- 待读文段:
• • • • • • •
论文部分内容阅读
在信息化深入应用发展的大数据时代,对迅速膨胀的海量数据和信息的管理与利用成为影响前沿技术与科学研究发展的重要因素。大数据的存储与处理是大数据应用中的核心问题。本文主要研究在异地多数据中心环境下,海量科研数据的分布式存储与处理中的关键技术。
为实现海量科研数据的长期有效存储、异地容灾、降低数据存储成本和针对海量数据处理应用的存储优化,本文提出一种存储设备多样化、基于广域网链接的多数据中心环境下的数据布局策略,统筹使用多数据中心的存储、处理与网络资源。以该数据布局策略为基础,设计了一个多数据中心的全局统一分布式存储文件系统并进行了初步实现。元数据管理是分布式存储系统设计的核心,由于数据中心内部的节点呈现集群的特性,而数据中心之间通过广域网连接,本文引入了元数据自治域的模型以实现跨数据中心的分布式存储系统元数据统一管理。每个数据中心建立并维护自己的元数据自治域,该元数据自治域包含全局文件系统元数据的全部信息,完成本数据中心内部的元数据请求服务,各个元数据自治域之间进行元数据信息的实时同步。通过对比、分析现有的广域网分布式与集群文件系统,详细讨论并深入研究了元数据自治域内的元数据分布式管理的高可用、高性能与负载均衡问题,并提出了一种可通过设置元数据副本数量权衡控制元数据管理灵活性、一致性与性能的方案,对元数据自治域中的名字空间目录树进行拆分管理。
• • • • • • •
- 所供条目:
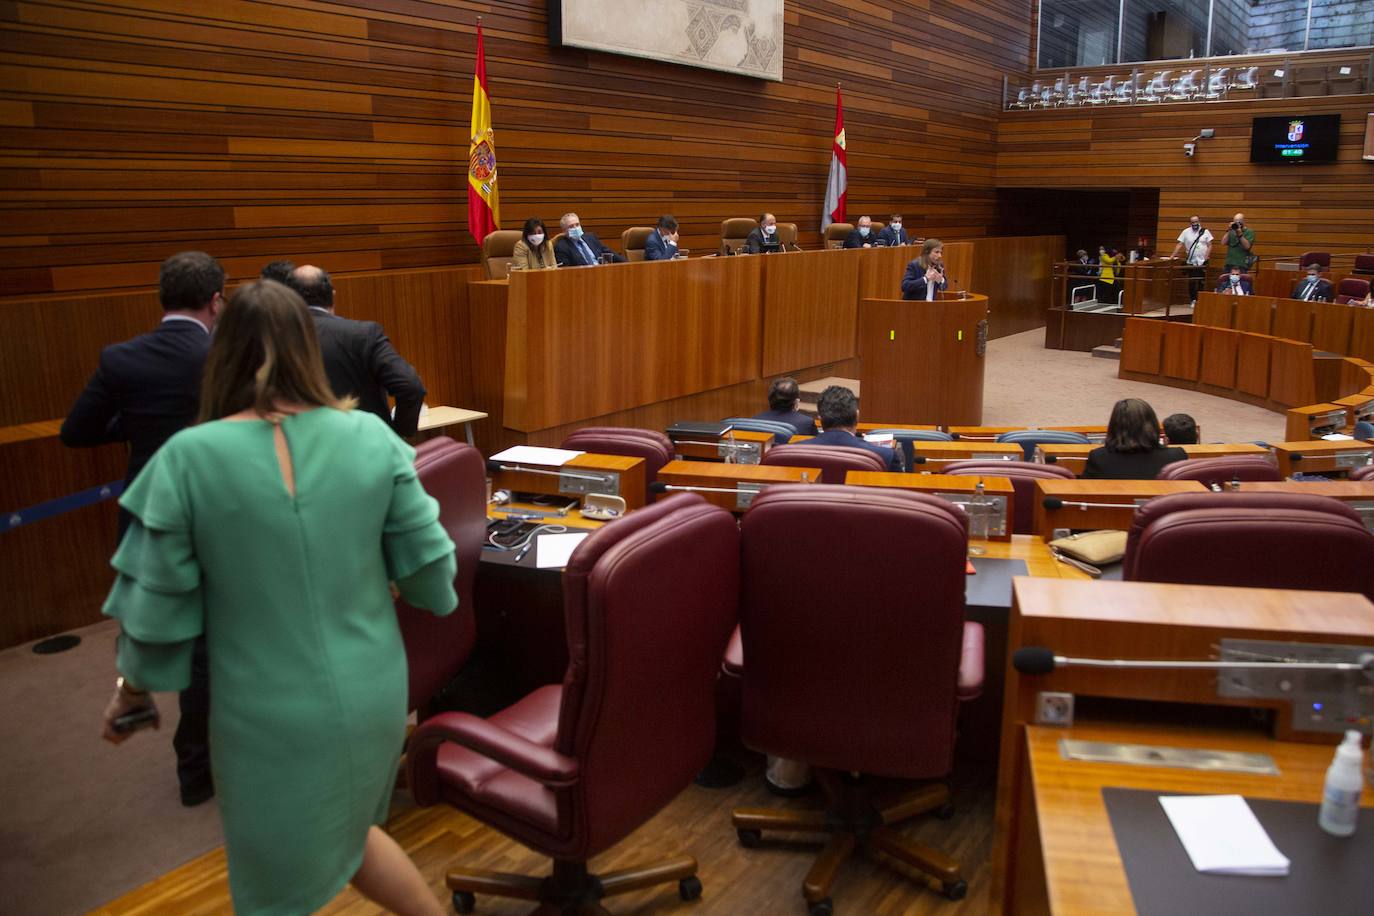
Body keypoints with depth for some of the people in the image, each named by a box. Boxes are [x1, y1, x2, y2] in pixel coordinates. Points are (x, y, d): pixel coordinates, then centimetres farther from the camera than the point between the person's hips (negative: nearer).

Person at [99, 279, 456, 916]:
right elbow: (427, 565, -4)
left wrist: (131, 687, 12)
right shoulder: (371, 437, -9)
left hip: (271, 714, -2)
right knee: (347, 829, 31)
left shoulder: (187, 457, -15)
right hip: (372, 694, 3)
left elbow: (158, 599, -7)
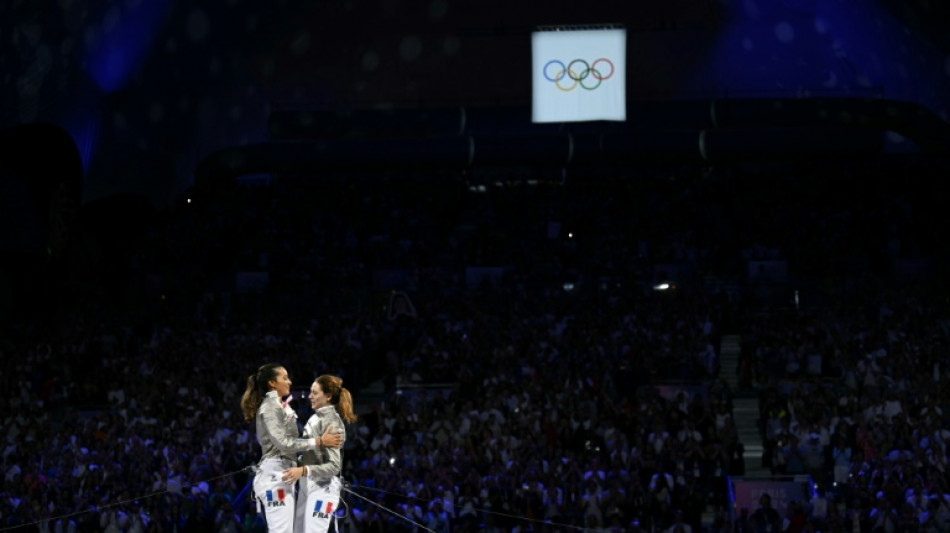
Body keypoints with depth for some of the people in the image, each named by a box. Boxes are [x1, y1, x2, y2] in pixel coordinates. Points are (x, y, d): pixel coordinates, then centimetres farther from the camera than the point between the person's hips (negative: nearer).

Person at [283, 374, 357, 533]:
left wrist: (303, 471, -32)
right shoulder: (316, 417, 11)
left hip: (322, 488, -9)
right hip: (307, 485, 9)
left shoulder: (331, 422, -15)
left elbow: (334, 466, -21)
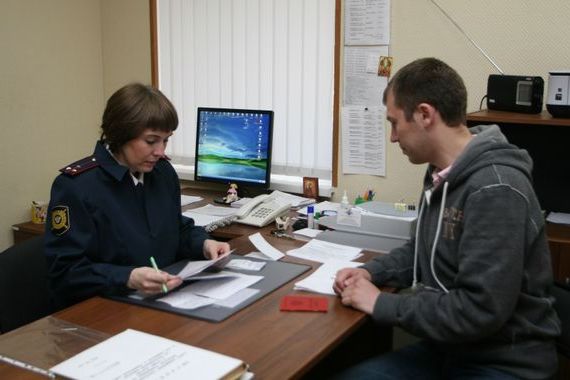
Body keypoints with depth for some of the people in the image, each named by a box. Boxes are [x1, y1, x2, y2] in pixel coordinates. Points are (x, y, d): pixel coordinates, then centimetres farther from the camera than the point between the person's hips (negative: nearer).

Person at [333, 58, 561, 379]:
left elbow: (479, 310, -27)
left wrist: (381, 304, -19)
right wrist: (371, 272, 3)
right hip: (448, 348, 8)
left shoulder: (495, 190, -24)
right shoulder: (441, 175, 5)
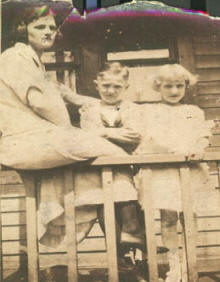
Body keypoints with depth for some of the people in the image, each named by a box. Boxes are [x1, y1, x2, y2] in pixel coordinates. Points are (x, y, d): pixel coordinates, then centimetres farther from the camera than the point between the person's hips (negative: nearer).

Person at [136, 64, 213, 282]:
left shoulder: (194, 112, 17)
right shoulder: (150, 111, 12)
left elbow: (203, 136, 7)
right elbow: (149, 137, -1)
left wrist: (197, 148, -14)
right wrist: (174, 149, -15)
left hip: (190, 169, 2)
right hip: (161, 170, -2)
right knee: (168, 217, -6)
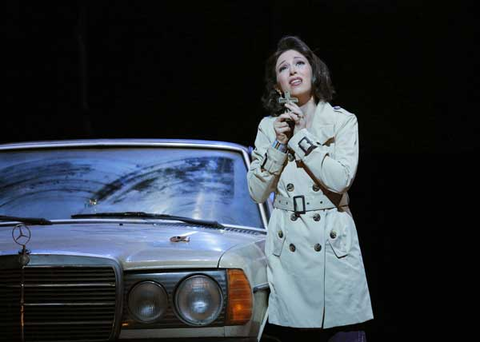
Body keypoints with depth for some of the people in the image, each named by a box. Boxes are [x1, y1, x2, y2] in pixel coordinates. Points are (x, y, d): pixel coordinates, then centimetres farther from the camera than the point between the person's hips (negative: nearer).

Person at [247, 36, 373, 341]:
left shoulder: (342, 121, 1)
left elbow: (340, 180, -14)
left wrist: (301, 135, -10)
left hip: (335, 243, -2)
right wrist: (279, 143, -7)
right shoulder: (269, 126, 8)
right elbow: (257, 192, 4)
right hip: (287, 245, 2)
• • • • • • •
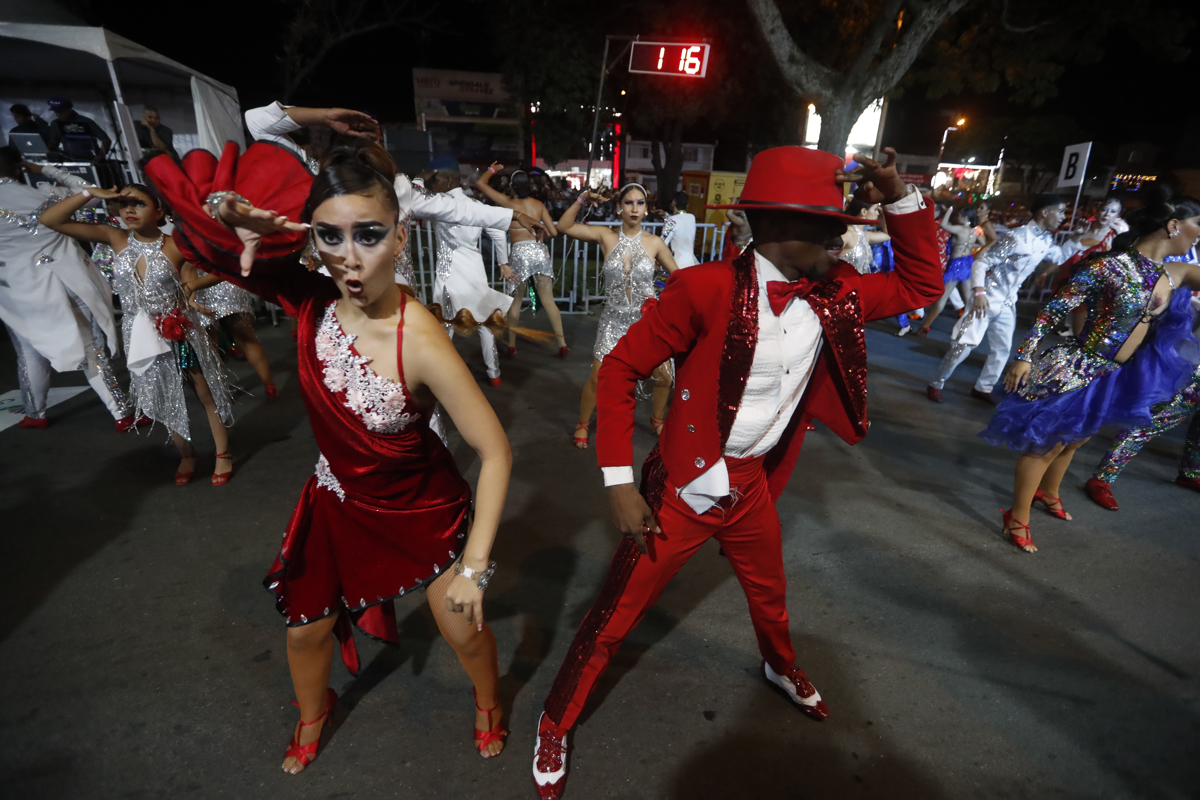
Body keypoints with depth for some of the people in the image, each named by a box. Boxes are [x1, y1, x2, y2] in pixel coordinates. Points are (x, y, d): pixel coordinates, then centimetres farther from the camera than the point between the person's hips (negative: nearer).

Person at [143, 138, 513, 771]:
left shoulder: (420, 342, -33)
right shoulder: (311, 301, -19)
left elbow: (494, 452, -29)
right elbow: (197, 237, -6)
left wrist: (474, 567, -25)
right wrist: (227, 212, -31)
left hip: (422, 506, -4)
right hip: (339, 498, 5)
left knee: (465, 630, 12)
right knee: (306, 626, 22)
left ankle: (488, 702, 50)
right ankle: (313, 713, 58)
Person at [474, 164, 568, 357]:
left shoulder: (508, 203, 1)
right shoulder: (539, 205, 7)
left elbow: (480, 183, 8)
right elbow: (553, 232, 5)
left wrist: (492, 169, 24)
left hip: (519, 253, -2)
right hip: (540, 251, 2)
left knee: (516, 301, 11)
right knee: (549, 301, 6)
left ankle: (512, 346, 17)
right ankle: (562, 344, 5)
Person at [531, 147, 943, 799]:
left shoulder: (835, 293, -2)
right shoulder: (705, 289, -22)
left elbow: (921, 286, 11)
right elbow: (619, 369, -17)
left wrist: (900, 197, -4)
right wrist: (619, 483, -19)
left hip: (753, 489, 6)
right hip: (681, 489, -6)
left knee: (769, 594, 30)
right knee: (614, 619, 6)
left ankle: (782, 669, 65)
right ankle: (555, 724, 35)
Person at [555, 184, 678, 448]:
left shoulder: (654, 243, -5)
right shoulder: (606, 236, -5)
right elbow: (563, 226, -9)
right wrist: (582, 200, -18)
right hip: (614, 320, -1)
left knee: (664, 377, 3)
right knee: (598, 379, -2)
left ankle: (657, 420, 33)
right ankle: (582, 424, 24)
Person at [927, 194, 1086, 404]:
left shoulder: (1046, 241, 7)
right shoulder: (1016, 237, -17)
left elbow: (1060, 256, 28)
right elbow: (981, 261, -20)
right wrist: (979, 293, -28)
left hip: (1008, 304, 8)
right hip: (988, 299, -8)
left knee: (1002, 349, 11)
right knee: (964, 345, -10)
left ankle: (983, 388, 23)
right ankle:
• • • • • • •
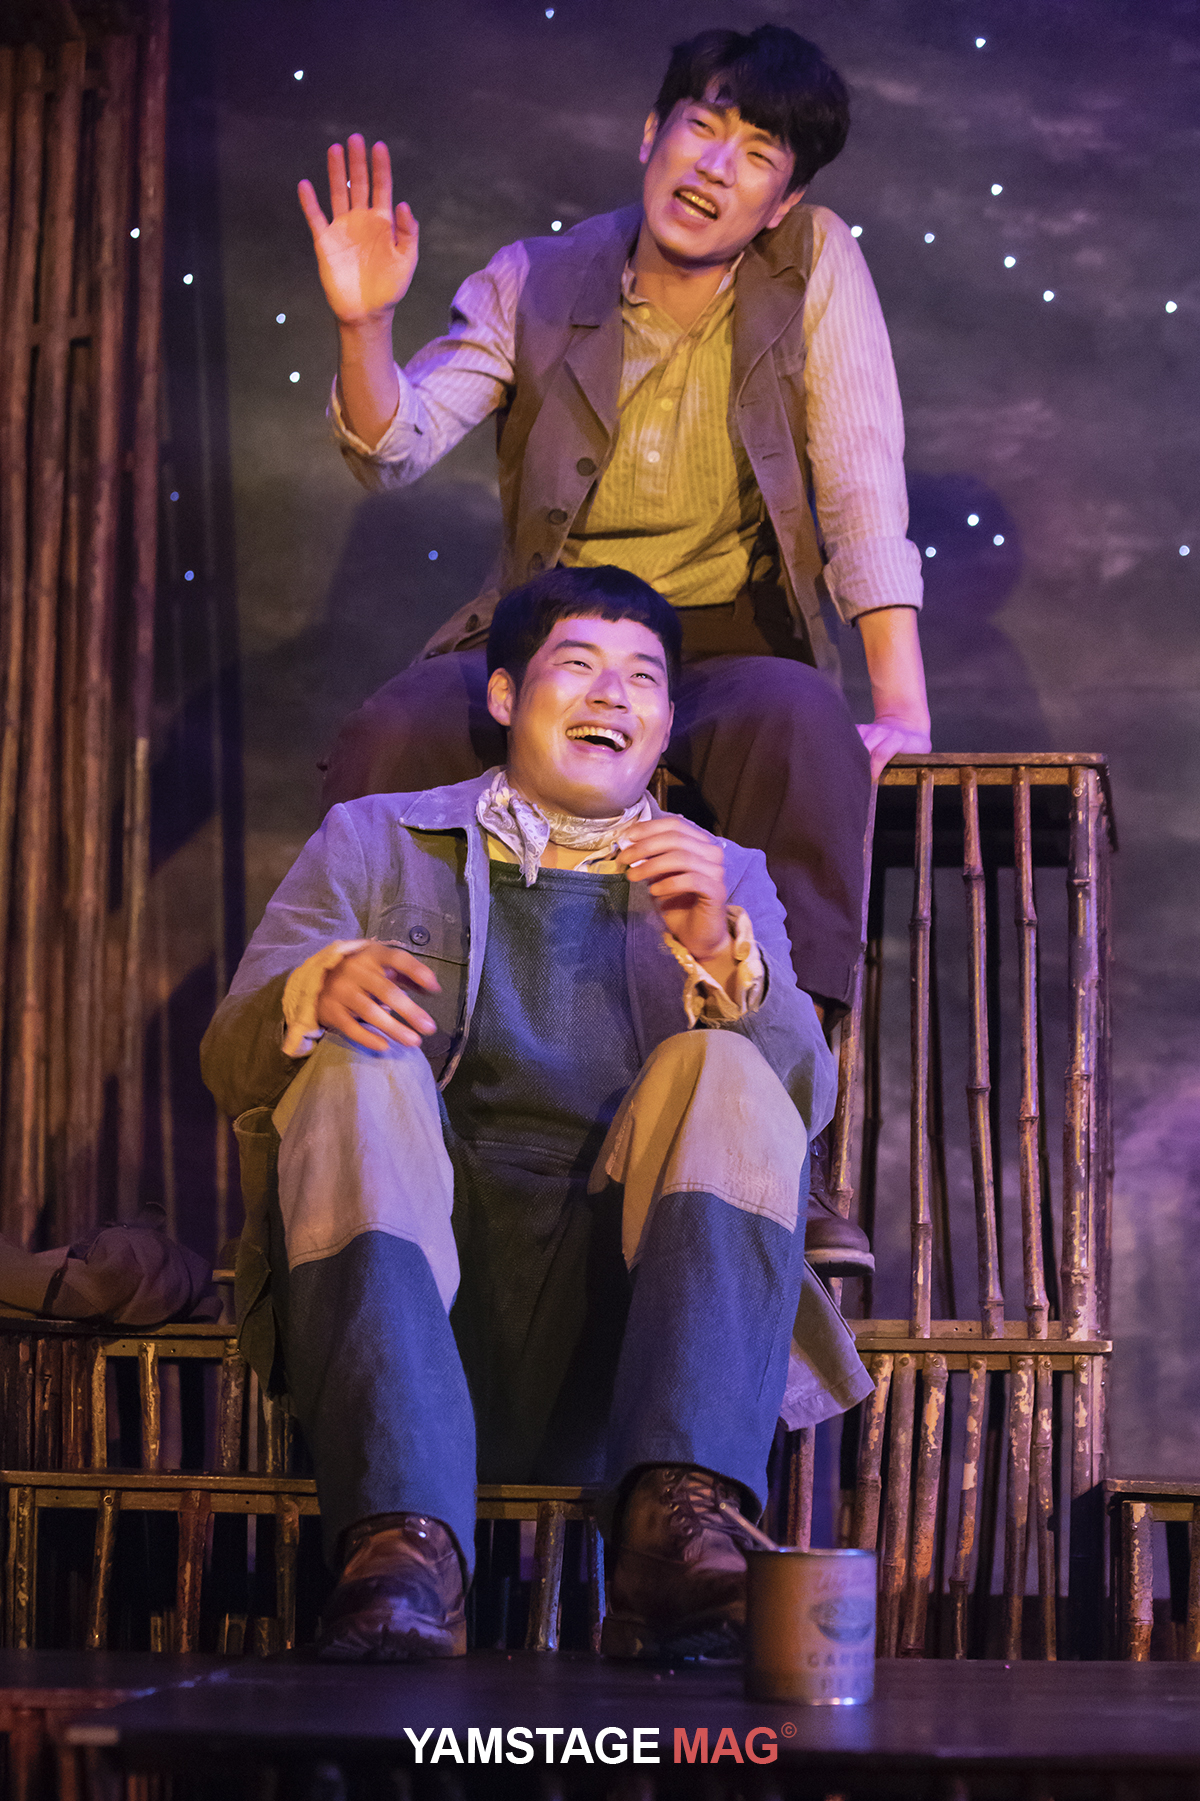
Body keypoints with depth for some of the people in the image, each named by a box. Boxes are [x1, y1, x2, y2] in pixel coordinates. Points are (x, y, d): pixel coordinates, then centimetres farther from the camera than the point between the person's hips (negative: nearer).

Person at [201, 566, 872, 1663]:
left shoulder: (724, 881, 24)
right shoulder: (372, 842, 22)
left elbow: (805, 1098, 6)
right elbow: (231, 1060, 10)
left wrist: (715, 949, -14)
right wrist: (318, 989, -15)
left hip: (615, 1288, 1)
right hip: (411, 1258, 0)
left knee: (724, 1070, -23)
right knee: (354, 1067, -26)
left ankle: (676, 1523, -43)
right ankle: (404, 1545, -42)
• • • • • • •
- 任务要求:
接续那篇关于多数据中心海量科研数据分布式存储的论文摘要，从其最后一句之后续写下去。

- 作答结果:
为实现数据在多数据中心的高效分布式处理,本文结合数据的布局策略与分布式存储系统,提出了并详细讨论了海量数据在多数据中心的处理策略。基于该分布式存储与处理系统,本文进行了大规模遥感图像数据、海量视频监控数据与GPS记录数据的存储与处理等应用的实施测试,并结合HDFS、MooseFS等分布式文件系统进行了效率比较,结果验证了该方案的性能优势。针对在异地多数据中心间进行实验与测试中遇到的具体问题,本文也讨论了广域网络连接的多数据中心环境中,系统资源的快速部署设置、网络架构、统一监控管理等一些具体技术问题,提出解决方案并进行初步实现。